### Directions:
Begin with the line containing "The cell at (99, 421)" and copy every line after it to the end of the entries, exactly, leaving out the lines before it.

Source records
== == ==
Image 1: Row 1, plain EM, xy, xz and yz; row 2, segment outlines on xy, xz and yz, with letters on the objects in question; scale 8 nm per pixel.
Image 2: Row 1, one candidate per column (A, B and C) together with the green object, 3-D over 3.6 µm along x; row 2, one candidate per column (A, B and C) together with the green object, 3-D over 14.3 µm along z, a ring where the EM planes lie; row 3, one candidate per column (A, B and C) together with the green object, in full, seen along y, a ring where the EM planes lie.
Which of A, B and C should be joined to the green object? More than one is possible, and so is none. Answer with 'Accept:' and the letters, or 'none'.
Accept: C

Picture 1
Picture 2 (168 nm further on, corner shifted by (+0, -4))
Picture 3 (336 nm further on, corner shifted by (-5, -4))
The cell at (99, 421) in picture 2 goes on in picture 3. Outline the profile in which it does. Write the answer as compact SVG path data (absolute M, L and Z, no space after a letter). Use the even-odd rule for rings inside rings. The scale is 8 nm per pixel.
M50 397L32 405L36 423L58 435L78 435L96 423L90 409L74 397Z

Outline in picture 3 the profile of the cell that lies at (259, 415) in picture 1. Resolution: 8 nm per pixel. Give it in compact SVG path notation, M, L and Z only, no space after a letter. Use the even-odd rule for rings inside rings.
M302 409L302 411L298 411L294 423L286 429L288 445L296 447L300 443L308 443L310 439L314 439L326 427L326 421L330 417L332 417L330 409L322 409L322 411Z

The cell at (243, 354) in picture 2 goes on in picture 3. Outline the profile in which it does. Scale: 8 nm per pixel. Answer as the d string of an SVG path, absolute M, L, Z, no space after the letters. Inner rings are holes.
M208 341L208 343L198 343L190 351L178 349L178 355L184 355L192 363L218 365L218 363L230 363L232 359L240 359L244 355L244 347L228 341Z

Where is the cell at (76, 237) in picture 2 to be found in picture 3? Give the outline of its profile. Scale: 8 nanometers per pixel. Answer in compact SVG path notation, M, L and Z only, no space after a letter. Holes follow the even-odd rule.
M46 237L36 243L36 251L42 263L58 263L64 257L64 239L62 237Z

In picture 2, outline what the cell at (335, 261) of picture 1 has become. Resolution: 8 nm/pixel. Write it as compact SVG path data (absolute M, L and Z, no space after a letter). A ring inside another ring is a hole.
== == ==
### Task solution:
The cell at (99, 421) in picture 2 goes on in picture 3. Outline the profile in which it does. Write the answer as compact SVG path data (absolute M, L and Z, no space after a letter). Use the even-odd rule for rings inside rings. The scale is 8 nm per pixel.
M50 397L32 405L36 423L58 435L78 435L96 423L90 409L74 397Z

Outline in picture 3 the profile of the cell that lies at (259, 415) in picture 1. Resolution: 8 nm per pixel. Give it in compact SVG path notation, M, L and Z only, no space after a letter. Use the even-odd rule for rings inside rings.
M302 409L302 411L298 411L294 423L286 429L288 445L296 447L300 443L308 443L310 439L314 439L326 427L326 421L330 417L332 417L330 409L322 409L322 411Z

The cell at (243, 354) in picture 2 goes on in picture 3. Outline the profile in which it does. Scale: 8 nm per pixel. Answer as the d string of an SVG path, absolute M, L, Z, no space after the letters. Inner rings are holes.
M208 341L208 343L198 343L190 351L178 349L178 355L184 355L192 363L218 365L218 363L230 363L232 359L240 359L244 355L244 347L228 341Z

Where is the cell at (76, 237) in picture 2 to be found in picture 3? Give the outline of its profile. Scale: 8 nanometers per pixel. Answer in compact SVG path notation, M, L and Z only, no space after a letter. Holes follow the even-odd rule.
M46 237L36 243L36 251L42 263L58 263L64 257L64 239L62 237Z

In picture 2, outline what the cell at (335, 261) of picture 1 has become. Resolution: 8 nm/pixel. Write it as compact SVG path data (absolute M, L and Z, no space after a letter). A ring inside another ring is a hole.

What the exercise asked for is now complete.